● Problem description: What is the number of lines in the data holding the word "CIRCLE"? Give that number by itself.

Data excerpts:
== Segment start ==

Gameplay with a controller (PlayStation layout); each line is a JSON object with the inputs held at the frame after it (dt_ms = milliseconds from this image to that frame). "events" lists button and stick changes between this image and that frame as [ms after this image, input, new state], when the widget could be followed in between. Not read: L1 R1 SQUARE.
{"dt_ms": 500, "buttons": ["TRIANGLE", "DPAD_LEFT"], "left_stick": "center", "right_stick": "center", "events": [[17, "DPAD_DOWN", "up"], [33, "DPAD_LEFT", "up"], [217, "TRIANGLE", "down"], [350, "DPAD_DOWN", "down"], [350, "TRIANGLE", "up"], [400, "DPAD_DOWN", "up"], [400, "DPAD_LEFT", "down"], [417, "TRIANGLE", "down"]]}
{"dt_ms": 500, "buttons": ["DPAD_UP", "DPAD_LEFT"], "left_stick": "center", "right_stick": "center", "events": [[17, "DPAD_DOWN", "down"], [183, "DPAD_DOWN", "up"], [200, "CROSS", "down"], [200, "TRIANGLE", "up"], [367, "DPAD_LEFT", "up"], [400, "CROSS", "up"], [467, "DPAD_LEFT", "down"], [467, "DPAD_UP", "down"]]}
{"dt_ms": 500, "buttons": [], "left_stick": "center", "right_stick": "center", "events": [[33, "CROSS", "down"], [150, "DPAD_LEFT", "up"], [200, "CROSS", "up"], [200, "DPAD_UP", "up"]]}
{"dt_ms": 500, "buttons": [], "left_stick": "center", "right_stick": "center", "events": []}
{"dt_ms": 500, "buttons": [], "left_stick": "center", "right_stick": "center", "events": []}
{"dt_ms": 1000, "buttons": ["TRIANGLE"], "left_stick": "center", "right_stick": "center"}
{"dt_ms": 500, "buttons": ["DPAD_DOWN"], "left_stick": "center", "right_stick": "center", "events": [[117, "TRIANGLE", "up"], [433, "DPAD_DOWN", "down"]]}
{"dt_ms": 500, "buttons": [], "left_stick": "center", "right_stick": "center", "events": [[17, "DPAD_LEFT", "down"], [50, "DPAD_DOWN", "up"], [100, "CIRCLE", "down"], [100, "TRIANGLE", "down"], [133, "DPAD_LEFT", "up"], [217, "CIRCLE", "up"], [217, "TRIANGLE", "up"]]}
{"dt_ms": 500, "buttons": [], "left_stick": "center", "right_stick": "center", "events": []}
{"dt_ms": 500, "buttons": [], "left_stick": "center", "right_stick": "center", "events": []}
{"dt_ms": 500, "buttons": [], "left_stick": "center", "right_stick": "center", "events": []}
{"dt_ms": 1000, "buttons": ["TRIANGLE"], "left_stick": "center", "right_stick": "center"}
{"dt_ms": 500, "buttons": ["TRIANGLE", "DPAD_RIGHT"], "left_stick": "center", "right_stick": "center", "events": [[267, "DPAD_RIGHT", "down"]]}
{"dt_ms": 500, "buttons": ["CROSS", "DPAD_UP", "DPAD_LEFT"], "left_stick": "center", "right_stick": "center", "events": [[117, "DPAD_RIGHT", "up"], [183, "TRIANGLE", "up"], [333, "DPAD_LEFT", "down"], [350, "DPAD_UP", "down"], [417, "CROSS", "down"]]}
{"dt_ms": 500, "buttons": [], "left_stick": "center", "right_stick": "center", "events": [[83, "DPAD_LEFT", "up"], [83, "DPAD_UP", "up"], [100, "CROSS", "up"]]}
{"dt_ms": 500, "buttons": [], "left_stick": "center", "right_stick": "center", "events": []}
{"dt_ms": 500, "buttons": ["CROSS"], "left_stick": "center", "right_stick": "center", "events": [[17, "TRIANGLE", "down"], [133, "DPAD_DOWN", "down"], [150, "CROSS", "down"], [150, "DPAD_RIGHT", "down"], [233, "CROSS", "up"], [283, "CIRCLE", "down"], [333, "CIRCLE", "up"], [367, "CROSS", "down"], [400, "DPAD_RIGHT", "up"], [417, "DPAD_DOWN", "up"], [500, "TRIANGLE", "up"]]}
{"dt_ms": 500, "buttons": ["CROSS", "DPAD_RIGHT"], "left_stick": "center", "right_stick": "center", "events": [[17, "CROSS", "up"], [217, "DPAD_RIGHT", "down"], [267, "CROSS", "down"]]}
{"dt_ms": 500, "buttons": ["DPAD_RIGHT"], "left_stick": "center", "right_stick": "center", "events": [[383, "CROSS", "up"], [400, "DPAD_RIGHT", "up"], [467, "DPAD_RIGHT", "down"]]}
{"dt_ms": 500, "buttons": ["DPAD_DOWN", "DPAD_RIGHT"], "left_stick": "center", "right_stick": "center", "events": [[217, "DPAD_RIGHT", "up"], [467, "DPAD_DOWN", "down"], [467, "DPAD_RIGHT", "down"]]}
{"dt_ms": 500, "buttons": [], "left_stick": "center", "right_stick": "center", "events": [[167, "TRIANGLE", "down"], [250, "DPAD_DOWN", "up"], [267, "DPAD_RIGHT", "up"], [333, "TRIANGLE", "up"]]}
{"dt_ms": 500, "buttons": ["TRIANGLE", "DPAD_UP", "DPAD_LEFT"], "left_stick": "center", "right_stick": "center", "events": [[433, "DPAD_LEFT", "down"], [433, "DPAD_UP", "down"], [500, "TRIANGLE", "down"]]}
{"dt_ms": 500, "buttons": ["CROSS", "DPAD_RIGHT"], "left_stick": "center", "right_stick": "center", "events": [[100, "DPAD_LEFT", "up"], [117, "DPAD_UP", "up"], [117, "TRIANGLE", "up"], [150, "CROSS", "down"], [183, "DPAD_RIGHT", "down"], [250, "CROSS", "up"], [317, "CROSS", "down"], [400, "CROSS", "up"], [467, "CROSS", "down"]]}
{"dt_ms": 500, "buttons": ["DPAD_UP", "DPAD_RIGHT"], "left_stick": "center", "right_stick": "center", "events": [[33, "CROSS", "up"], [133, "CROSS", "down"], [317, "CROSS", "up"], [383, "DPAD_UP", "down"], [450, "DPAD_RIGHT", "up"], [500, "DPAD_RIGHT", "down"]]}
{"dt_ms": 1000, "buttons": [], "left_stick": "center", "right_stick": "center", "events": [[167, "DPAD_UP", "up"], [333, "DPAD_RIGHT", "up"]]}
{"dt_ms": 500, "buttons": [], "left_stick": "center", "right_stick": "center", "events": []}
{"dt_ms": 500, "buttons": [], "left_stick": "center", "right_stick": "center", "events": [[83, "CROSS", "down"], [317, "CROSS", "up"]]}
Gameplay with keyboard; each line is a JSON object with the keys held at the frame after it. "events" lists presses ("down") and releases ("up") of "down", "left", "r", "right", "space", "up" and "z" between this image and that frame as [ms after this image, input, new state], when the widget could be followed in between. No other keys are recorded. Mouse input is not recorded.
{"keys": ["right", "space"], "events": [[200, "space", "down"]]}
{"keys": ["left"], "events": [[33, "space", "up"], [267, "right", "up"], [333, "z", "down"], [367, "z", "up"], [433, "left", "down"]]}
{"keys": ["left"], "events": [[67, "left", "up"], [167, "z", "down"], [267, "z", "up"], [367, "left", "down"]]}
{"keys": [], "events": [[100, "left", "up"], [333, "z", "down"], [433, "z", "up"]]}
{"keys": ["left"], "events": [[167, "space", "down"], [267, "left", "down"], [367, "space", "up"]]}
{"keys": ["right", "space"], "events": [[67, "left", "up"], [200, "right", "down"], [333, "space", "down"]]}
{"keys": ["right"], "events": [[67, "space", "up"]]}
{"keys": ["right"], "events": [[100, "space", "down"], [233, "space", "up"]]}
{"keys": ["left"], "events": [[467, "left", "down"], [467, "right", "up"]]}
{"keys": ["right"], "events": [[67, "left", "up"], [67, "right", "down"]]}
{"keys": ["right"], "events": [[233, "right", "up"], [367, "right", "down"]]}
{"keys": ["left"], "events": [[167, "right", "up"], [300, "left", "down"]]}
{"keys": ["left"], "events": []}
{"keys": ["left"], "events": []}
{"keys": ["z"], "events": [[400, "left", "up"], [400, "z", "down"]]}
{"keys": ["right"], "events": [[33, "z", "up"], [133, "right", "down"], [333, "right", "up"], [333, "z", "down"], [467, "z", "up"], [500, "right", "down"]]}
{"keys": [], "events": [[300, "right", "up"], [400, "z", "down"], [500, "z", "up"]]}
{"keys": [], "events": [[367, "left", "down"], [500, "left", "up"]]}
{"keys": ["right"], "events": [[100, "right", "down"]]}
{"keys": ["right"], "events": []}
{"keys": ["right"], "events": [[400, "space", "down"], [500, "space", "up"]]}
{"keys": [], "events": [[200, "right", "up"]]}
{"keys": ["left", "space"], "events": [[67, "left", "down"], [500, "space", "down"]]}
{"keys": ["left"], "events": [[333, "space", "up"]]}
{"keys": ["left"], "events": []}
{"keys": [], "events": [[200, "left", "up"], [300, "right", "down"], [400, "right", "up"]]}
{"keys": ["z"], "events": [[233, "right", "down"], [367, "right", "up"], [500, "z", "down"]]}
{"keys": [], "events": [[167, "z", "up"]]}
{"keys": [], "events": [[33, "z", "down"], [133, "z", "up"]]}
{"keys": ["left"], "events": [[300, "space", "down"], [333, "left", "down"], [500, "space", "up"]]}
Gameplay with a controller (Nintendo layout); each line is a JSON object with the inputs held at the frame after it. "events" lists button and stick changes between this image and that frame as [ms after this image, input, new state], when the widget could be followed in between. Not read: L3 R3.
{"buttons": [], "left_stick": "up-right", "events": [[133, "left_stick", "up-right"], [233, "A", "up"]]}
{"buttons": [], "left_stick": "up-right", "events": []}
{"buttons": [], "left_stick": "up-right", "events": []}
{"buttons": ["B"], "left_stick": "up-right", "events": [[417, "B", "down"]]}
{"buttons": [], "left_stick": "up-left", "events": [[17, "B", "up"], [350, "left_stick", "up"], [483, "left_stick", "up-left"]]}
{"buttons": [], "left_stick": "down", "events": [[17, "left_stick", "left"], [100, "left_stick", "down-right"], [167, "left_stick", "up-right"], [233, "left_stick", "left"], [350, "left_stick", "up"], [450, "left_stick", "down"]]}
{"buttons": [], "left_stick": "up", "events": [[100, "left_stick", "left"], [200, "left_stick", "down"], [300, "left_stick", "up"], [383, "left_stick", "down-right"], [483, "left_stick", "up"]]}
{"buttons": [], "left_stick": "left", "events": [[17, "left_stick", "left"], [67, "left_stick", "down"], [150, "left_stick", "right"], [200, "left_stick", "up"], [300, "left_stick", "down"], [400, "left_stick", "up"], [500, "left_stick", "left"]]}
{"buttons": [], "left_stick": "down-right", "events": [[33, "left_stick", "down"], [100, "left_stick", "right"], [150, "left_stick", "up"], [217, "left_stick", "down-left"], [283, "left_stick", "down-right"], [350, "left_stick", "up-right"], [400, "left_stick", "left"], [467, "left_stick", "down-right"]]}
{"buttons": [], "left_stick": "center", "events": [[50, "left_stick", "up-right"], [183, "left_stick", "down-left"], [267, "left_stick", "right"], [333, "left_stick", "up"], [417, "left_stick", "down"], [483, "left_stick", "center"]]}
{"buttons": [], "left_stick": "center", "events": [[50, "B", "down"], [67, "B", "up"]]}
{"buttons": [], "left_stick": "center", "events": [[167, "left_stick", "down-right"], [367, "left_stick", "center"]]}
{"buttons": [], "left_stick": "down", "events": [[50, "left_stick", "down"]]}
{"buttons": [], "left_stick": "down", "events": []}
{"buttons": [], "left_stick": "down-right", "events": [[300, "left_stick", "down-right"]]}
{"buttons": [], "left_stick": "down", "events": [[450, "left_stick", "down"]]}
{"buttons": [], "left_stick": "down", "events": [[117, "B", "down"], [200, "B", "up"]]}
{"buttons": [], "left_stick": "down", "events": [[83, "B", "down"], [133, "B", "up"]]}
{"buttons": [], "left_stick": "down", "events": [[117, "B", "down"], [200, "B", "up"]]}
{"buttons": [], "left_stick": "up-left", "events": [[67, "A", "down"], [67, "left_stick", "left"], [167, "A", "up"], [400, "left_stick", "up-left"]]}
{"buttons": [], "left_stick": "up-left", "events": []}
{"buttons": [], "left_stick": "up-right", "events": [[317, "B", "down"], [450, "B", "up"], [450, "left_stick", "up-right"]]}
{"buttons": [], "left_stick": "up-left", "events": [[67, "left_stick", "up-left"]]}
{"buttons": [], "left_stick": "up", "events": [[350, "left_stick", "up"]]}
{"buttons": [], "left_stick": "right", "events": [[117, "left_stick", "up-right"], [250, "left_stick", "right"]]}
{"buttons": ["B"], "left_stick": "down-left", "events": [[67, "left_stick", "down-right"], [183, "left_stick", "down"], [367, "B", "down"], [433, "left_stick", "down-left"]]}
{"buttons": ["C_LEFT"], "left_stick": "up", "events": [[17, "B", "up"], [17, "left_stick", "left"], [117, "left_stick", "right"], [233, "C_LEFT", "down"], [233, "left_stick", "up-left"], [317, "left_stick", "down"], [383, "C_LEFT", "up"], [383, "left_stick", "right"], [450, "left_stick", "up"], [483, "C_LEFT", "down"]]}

== Segment end ==

● Exercise response: 2